Would the proposed Store API allow this kind of thing?

You would still need to be able to construct that Box, but you can't take a reference to the object, otherwise you must leave it in valid state after reference ends and you can't move it into the Box since that needs to have the allocator know the object size at comptime (and you won't be able to pass it to any function without specifying specific comptime size in their signature).

Unless that was the compiler magic you were talking about

You can just construct it the usual way for a Box – do a conceptual move (that is optimised out) of an object of type T into a Box<T>, then (if you want the box to have an unsized type) unsize the resulting Box. (Making the allocator know the size at compile time is also easy – just give the allocation methods a generic parameter for the type. I was planning to do that anyway – allocator implementations love knowing the size at compile time, ti can make them massively more efficient.)

The alternative of creating the object as a T and doing an in-place transmute into an initialized MaybeUninit<T> would also be viable, but as you suggest would need compiler magic because Rust doesn't currently have in-place transmutes (a strong update would be sufficient).

It's certainly playing around in the same space that I am (and it's one of the sources of inspiration for what I'm attempting). But I'm trying to abstract things at a lower level, where hopefully it's less complicated.

so

let obj = todo!(); // impl Iterator for example
let b = Box::new_in(obj, InPlaceAlloc) as Box<dyn Iterator, _>;
f(b); 

fn f(b: Box<dyn Iterator, InPlaceAlloc>) {}

since the Box is moved into the function here, what happens to the data of obj? Rust can't track when the place of the object can be freed since Box doesn't have a lifetime associated with it Allocator could have a lifetime but i'm not sure rust will understand transforming an object with seemingly no lifetime into an object with a lifetime

Yes, since object is on the stack, it will be automatically "freed" when the function returns, but what will prevent that Box being stored somewhere outside while still pointing to the stack

I think that to do it without compiler magic, using the current allocator API, it has to go like this:

let obj = todo!();
let obj_place = MaybeUninit::new();
let b = Box::new_in(obj, InPlaceAlloc(&mut obj_place));

and now b has a lifetime (because it embeds an InPlaceAlloc object that has a lifetime).

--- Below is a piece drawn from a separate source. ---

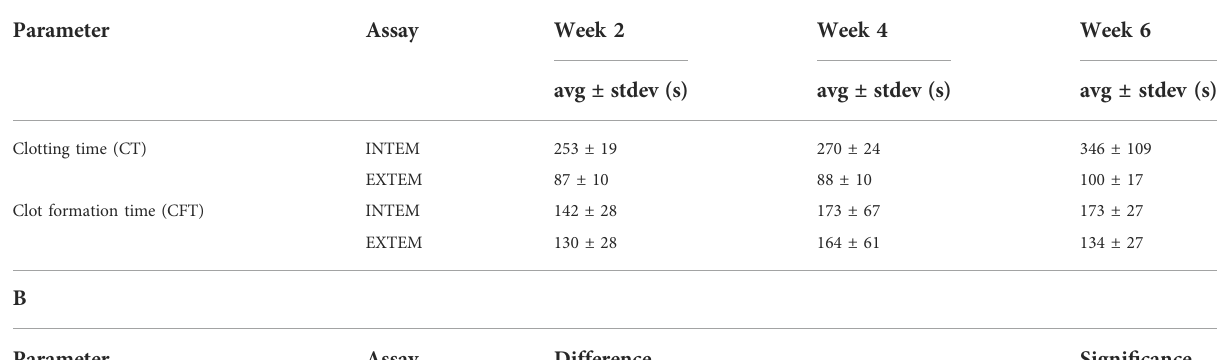
TABLE 1 Storage time-dependent change in coagulation characteristics in blood samples reconstituted with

(This is essentially the same problem as the "self-referencing struct" problem, and this code is what you get if you translate the usual solution.)

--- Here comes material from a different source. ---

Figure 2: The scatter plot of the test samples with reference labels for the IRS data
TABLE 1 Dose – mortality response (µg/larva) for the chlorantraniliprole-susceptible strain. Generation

One downside of this approach is that you don't want the reference that the InPlaceAlloc object wraps to actually be stored in the Box (where it would uselessly take up space), just to be used for the allocation. This is why I prefer a different allocator API in which boxes store a deallocator rather than an allocator (and avoid the need to allow information that's only useful for allocation to be stored in the Box).

A second downside is that obj and obj_place conceptually exist at the same time, making it hard for the compiler to give them both the same memory address (which is how we'd want this to be optimised). It's probably possible to implement that optimisation somehow, but adding compiler magic might be easier at this point.